An example embodiment may be used to efficiently communicate with IoT devices on a city-wide scale. This communication can be done by piggybacking onto existing signals, without impact on spectrum utilization and interference overhead, and with existing infrastructure, such as LTE base stations, eliminating the need for expansive and expensive infrastructure expansion. The only operational cost in such an embodiment is the cost of installing and maintaining the physical devices. The overlaid signals may be used for city-scale emergency response, smart transportation, environmental monitoring, security, factory/inventory management, and smart homes.

Some embodiments on the device side or network side may be implemented in the form of hardware, firmware, or software. In the case of software, the software may be any language capable of configuring a processor to perform operations disclosed herein. The software may be stored on a non-transitory computer-readable medium and, when loaded and executed by a processor, cause the processor to perform the operations.

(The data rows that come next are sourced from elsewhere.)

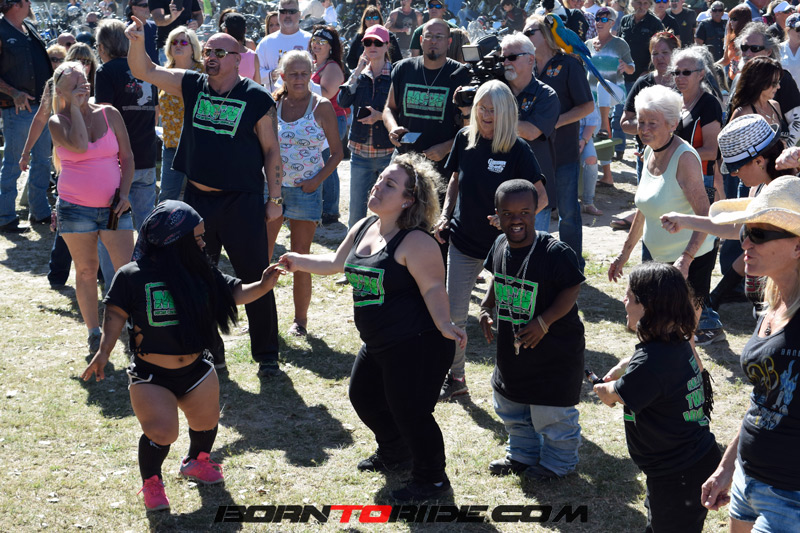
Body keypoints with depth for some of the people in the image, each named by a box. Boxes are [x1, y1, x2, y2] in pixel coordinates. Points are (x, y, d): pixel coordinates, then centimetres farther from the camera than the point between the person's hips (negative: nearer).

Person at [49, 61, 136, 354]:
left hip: (113, 206, 1)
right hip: (75, 207, -1)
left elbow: (127, 156, 6)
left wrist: (124, 194, -5)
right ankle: (94, 333, 17)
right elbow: (80, 145, -23)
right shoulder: (57, 122, -2)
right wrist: (74, 106, -14)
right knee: (86, 270, 7)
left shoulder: (109, 114, 3)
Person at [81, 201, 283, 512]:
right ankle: (151, 482, 13)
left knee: (206, 423, 12)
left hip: (196, 368, 5)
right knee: (161, 433, -15)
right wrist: (104, 352, -15)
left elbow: (235, 293, 1)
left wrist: (263, 287, -16)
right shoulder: (133, 276, -12)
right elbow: (116, 314, -7)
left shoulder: (201, 273, 0)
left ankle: (196, 461, 45)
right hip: (150, 375, -4)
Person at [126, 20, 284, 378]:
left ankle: (266, 355, 13)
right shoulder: (192, 86, 4)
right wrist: (136, 41, -18)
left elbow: (271, 151, -3)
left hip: (242, 201, -4)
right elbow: (145, 71, 0)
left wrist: (274, 198, -5)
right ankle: (209, 351, 28)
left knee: (255, 279, 1)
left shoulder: (257, 99, -6)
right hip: (197, 198, 4)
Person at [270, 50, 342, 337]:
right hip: (272, 185, 3)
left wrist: (317, 180, -12)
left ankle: (300, 319, 15)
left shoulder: (321, 107, -3)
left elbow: (337, 152, 0)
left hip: (305, 190, -3)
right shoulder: (273, 104, 5)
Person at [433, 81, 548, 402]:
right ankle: (455, 378, 24)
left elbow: (541, 196, -11)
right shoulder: (465, 139, -1)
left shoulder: (517, 149, -13)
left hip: (503, 243, -4)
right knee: (453, 314, 8)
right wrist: (445, 215, 2)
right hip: (463, 240, 4)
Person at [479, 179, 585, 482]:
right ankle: (523, 454, 44)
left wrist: (544, 322, -23)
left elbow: (572, 289, -19)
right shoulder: (500, 246, -3)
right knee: (510, 405, 22)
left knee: (550, 411, 5)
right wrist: (486, 310, 1)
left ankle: (558, 462, 29)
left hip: (553, 351, -7)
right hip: (511, 347, 7)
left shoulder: (555, 252, -24)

While example embodiments have been particularly shown and described, it will be understood by those skilled in the art that various changes in form and details may be made therein without departing from the scope of the embodiments encompassed by the appended claims.

Claims

1. A method of transmitting data, the method comprising: generating a communications frame, in accordance with a first communications protocol, the frame including: a synchronization indicator;a first representation of data contained within at least one given subframe that, during transmission of the frame, has a subframe average energy; andat least one other subframe that, during transmission of the frame, has a subframe average energy less than the subframe average energy of the at least one given subframe;positioning the at least one given subframe at at least one temporal location within the frame relative to the synchronization indicator to create a pattern of energy levels during the transmission of the frame to be interpreted, according to a second communications protocol and temporal locations of relatively higher and lower energy levels, as a second representation of data; andtransmitting the frame that includes the first representation of data and the second representation of data.

2. The method of claim 1 further comprising actively adapting the second communications protocol to accommodate a change in a number of the subframes having a subframe average energy less than the subframe average energy of the given subframe.

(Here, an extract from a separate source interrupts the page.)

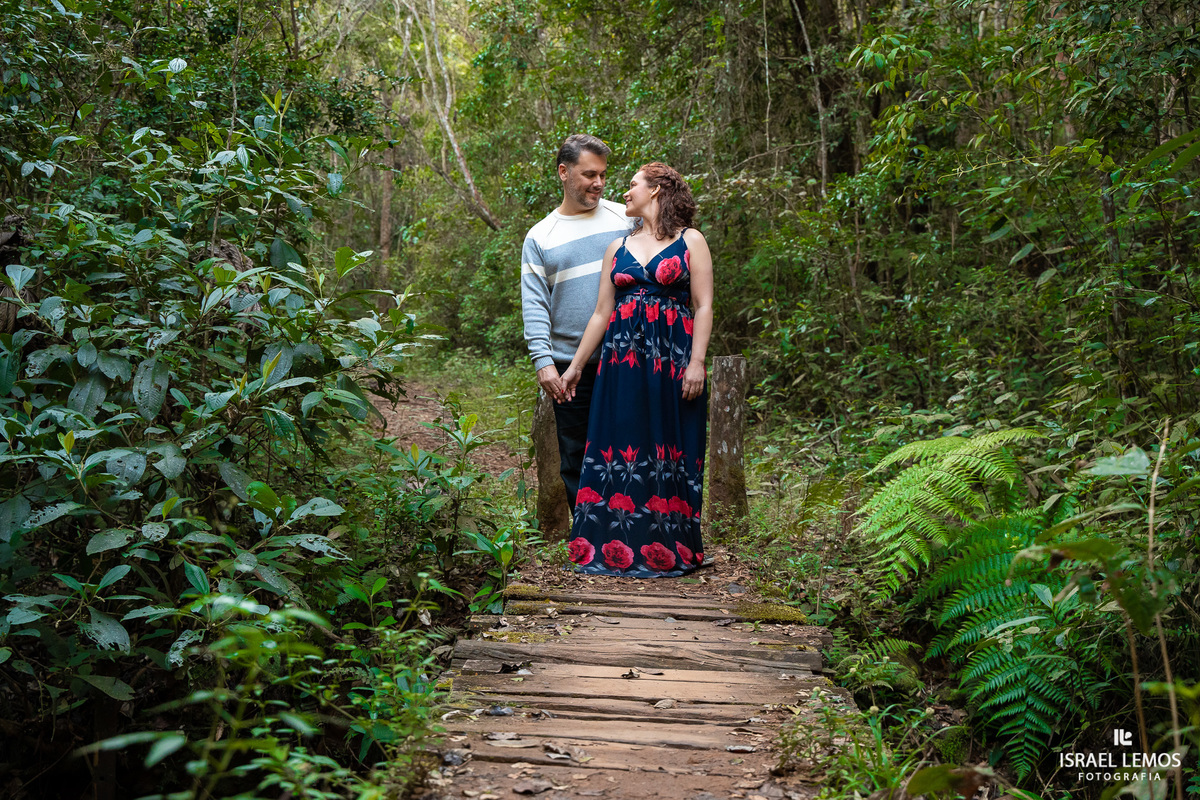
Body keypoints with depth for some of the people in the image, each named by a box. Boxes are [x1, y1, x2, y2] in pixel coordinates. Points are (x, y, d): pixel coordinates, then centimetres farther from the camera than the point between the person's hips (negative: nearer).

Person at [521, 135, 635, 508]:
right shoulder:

3. The method of claim 1 wherein the first communications protocol is Long-Term Evolution (LTE).

4. The method of claim 1 wherein the second representation of data includes a command to induce a response in an Internet of Things (IoT) device.

5. The method of claim 4 wherein the command is a wake-up command to cause the IoT device to transition from an energy conserving state.

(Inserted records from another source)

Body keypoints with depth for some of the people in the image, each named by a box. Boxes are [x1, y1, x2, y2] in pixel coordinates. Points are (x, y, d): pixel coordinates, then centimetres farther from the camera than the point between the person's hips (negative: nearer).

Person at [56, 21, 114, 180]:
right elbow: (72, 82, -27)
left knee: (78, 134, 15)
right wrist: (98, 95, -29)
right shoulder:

6. The method of claim 4 wherein the second representation of data further includes an identification indicator, and wherein the command induces a response in the IoT device if the identification indicator matches a unique identification indicator of the IoT device.

7. The method of claim 1 further comprising: generating multiple frames that include respective representations of data according to the first and second communications protocols.

8. The method of claim 7 wherein a subsequent frame of the multiple frames includes a representation of data, according to the second communications protocol, that is interpreted based on a representation of data, according to the second communications protocol, included in a preceding frame.

9. The method of claim 1 wherein the second representation of data includes an error detection and correction mechanism.